Что требуется: Пожалуйста, перечислите все пункты, которые, по словам текста о религиозном акте ниже, основной религиозный акт «определяет собой» в предложении, начинающемся словами «Этот основной религиозный акт».

Текст:
┏━━
2
Итак, каждая религия имеет свой основной, от нее освященный религиозный акт, с особым душевно-духовным строением. Этот акт обычно возводится к одному лицу, пророку и основоположнику; и притом потому, что религиозный акт есть, прежде всего, дело личного духа, его вдохновения и осуществления. При историческом изучении может, конечно, оказаться, что этот приписываемый основоположнику акт отнюдь не соответствует своему первоначальному прообразу и что в дальнейшем, из поколения в поколение он незаметно видоизменялся и постепенно перестраивался, может быть, даже вырождался. И тем не менее религия отличается от религии, и исповедание от исповедания, церковь от церкви и секта от секты – прежде всего строением своего религиозного акта, и именно в связи с этим – своими догматами, богослужебными обрядами, нравственным учением и церковной организацией.
Этот основной религиозный акт, как показано в главах шестой и седьмой, определяет собой – и веруемые содержания, и способ единоличной и совместной молитвы, и нравственный уклад верующей души в ее настроениях и деяниях, и миссионерскую практику, и строение церковной иерархии. Так, это было не случайно, а естественно и необходимо, что мироотречный акт Будды распространялся среди монахов-аскетов, искавших прижизненного умирания, и оставлял их без религиозного гнозиса и догмата; это не случайно, что религиозный акт Зороастра будил в своих последователях активную верность Ахура-Мазде и не учил проповеди среди неверных «сынов Аримана»; это естественно и понятно, что волевой и властный католицизм ушел в законничество и воинственность, что обрядность его стала культивировать внешнюю помпезность, а этика его выработала своеобразную аптеку простимого греха. И так везде и во всем. Основной дар всякой церкви есть ее религиозный акт и им определяются все другие религиозные дары ее: ее храмы, ее изображения Божества, ее отношение к писанию и преданию, ее догматические формулы, ее богослужение и ее культура молитвы, ее концепция духовенства, ее понимание святости и чуда. Все эти дары не извлекаются человеком из его личного опыта; все это – создания той великой, вековой человеческой «совместности», которая бережет полученное ею Откровение и именуется религиозной «общиной» или Церковью.
┗━━
Материал набора данных:
┏━━
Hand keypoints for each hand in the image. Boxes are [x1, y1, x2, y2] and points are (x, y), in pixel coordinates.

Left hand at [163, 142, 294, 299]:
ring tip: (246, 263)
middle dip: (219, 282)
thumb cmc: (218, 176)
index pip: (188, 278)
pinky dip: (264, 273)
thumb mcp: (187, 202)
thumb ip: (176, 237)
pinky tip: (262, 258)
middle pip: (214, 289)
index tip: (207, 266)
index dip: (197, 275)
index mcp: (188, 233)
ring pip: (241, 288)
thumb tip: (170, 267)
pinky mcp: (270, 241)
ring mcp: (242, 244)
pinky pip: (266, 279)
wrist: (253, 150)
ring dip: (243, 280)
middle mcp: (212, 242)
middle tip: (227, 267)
┗━━
┏━━
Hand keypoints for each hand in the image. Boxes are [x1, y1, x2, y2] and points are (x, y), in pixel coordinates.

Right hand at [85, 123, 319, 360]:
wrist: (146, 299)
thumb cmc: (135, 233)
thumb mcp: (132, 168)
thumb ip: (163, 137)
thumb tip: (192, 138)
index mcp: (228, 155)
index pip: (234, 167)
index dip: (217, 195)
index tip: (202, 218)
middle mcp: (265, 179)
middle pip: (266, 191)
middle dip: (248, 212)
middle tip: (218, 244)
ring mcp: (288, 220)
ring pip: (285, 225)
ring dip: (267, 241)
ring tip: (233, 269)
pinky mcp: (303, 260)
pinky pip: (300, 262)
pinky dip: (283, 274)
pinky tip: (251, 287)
┗━━
┏━━
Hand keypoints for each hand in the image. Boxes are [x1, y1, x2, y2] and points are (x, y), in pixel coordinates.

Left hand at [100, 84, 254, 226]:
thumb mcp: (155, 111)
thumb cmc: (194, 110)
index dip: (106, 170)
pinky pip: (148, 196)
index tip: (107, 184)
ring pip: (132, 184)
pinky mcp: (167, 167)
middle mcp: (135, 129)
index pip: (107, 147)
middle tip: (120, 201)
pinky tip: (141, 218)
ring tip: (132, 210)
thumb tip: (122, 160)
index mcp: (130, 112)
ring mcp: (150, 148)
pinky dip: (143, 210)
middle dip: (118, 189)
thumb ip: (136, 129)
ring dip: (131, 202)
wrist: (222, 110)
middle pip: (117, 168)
┗━━
Результат:
- веруемые содержания
- способ единоличной и совместной молитвы
- нравственный уклад верующей души в ее настроениях и деяниях
- миссионерская практика
- строение церковной иерархии